▸ **Directions for this task**
From first line to last, output the records below exactly.

= = = =

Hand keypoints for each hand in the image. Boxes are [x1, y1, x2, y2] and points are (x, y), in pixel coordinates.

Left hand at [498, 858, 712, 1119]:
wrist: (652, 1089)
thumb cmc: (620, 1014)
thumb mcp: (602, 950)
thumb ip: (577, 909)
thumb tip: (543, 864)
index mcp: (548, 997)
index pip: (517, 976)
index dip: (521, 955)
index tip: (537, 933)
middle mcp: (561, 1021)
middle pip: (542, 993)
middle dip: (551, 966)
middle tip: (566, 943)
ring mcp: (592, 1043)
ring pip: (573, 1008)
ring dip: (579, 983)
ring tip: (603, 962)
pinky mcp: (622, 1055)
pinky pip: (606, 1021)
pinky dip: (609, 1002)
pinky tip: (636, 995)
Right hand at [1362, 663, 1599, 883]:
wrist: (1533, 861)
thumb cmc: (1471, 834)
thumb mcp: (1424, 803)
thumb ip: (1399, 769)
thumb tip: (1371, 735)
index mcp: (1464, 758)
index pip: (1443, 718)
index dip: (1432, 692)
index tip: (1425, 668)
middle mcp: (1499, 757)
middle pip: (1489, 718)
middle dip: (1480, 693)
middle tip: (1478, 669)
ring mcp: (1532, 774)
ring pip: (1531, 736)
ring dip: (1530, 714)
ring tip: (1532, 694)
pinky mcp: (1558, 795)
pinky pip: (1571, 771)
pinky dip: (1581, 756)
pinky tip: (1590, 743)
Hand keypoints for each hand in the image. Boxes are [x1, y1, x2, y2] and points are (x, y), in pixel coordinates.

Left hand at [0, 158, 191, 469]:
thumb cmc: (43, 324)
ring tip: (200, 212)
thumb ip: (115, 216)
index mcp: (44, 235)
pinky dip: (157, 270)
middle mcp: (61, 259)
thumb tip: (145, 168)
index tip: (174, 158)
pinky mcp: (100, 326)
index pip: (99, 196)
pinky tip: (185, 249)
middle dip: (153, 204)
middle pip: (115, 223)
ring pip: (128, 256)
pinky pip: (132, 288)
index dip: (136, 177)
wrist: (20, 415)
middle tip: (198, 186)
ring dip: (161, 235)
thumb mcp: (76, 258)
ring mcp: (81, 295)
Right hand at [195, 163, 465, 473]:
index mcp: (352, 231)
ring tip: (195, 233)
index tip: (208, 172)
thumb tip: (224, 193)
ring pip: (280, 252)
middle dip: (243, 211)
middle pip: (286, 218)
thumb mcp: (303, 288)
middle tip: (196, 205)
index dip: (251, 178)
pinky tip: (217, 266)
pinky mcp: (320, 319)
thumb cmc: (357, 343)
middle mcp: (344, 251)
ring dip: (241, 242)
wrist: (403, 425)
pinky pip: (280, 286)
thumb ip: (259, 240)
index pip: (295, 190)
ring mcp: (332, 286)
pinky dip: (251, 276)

= = = =

▸ **Response box**
Hand keypoints for each hand in the image. Boxes are [x1, y1, x2, y2] and points are (x, y), in pixel coordinates.

Left hand at [498, 858, 712, 1119]:
wrist: (652, 1089)
thumb cmc: (620, 1014)
thumb mcp: (602, 950)
thumb ip: (577, 909)
thumb tip: (543, 864)
index mcp: (548, 997)
index pip: (517, 976)
index dip: (521, 955)
index tip: (537, 933)
middle mcp: (561, 1021)
middle pip: (542, 993)
middle dip: (551, 966)
middle tip: (566, 943)
ring mcp: (592, 1043)
ring pip: (573, 1008)
ring dip: (579, 983)
ring tip: (603, 962)
pinky mcp: (622, 1055)
pinky pip: (606, 1021)
pinky dip: (609, 1002)
pinky tip: (636, 995)
Right hand at [1362, 663, 1599, 883]:
wrist: (1533, 861)
thumb cmc: (1471, 834)
thumb mcp: (1424, 803)
thumb ip: (1399, 769)
thumb tip: (1371, 735)
index mcp: (1464, 758)
index pip: (1443, 718)
index dip: (1432, 692)
index tip: (1425, 668)
middle mcp: (1499, 757)
middle pip: (1489, 718)
middle dip: (1480, 693)
middle tip: (1478, 669)
ring mcp: (1532, 774)
ring pip: (1531, 736)
ring dip: (1530, 714)
ring tip: (1532, 694)
pinky mcp: (1558, 795)
pinky pip: (1571, 771)
pinky dip: (1581, 756)
pinky tip: (1590, 743)
Hand keypoints for each hand in the image. Boxes are [x1, y1, x2, y2] and points are (x, y), in pixel coordinates.

Left hand at [0, 158, 191, 469]:
thumb cmc: (43, 324)
ring tip: (200, 212)
thumb ip: (115, 216)
index mcp: (44, 235)
pinky dip: (157, 270)
middle mcp: (61, 259)
thumb tip: (145, 168)
index tip: (174, 158)
pinky mcp: (100, 326)
index pip: (99, 196)
pinky tip: (185, 249)
middle dip: (153, 204)
middle pip: (115, 223)
ring pip: (128, 256)
pinky pip: (132, 288)
index dip: (136, 177)
wrist: (20, 415)
middle tip: (198, 186)
ring dip: (161, 235)
thumb mcp: (76, 258)
ring mcp: (81, 295)
Right hand at [195, 163, 465, 473]:
index mcp: (352, 231)
ring tip: (195, 233)
index tip: (208, 172)
thumb tip: (224, 193)
ring pip: (280, 252)
middle dip: (243, 211)
middle pip: (286, 218)
thumb mcp: (303, 288)
middle tip: (196, 205)
index dip: (251, 178)
pinky tip: (217, 266)
pinky mcp: (320, 319)
thumb cmc: (357, 343)
middle mcp: (344, 251)
ring dip: (241, 242)
wrist: (403, 425)
pinky pip: (280, 286)
thumb ip: (259, 240)
index pip: (295, 190)
ring mcp: (332, 286)
pinky dip: (251, 276)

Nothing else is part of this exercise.